High Probability Complexity Bounds of Trust-Region Stochastic Sequential Quadratic Programming with Heavy-Tailed Noise
Yuchen Fang, Javad Lavaei, Sen Na
TL;DR
This work tackles constrained stochastic optimization with stochastic objective values and deterministic equality constraints. It introduces a trust-region stochastic sequential quadratic programming (TR-SSQP) method that uses probabilistic zeroth-, first-, and second-order oracles to estimate function values, gradients, and Hessians under irreducible, heavy-tailed noise.

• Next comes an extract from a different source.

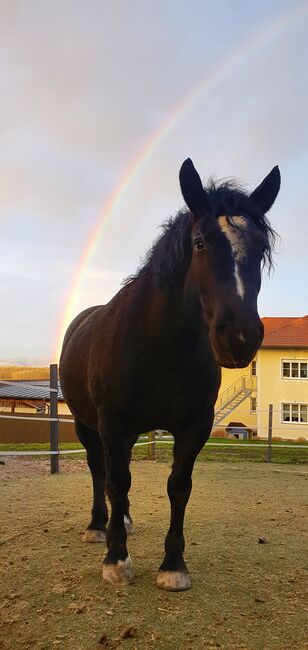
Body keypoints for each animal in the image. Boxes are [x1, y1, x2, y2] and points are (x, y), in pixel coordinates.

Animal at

The authors prove high-probability iteration bounds: $\mathcal{O}(\varepsilon^{-2})$ iterations to obtain a first-order $\varepsilon$-stationary point and $\mathcal{O}(\varepsilon^{-3})$ iterations for a second-order $\varepsilon$-stationary point, with refinements for heavy-tailed and sub-exponential zeroth-order noise. They also analyze sample complexities and demonstrate finite-time almost-sure convergence when the noise moment parameter $\delta>1$. Numerical experiments on the CUTEst set corroborate the theory and highlight the benefits of Hessian-aware variants in practice.
Abstract
In this paper, we consider nonlinear optimization problems with a stochastic objective and deterministic equality constraints. We propose a Trust-Region Stochastic Sequential Quadratic Programming (TR-SSQP) method and establish its high-probability iteration complexity bounds for identifying first- and second-order $ε$-stationary points. In our algorithm, we assume that exact objective values, gradients, and Hessians are not directly accessible but can be estimated via zeroth-, first-, and second-order probabilistic oracles. Compared to existing complexity studies of SSQP methods that rely on a zeroth-order oracle with sub-exponential tail noise (i.e., light-tailed) and focus mostly on first-order stationarity, our analysis accommodates irreducible and heavy-tailed noise in the zeroth-order oracle and significantly extends the analysis to second-order stationarity. We show that under heavy-tailed noise conditions, our SSQP method achieves the same high-probability first-order iteration complexity bounds as in the light-tailed noise setting, while further exhibiting promising second-order iteration complexity bounds. Specifically, the method identifies a first-order $ε$-stationary point in $\mathcal{O}(ε^{-2})$ iterations and a second-order $ε$-stationary point in $\mathcal{O}(ε^{-3})$ iterations with high probability, provided that $ε$ is lower bounded by a constant determined by the irreducible noise level in estimation. We validate our theoretical findings and evaluate the practical performance of our method on CUTEst benchmark test set.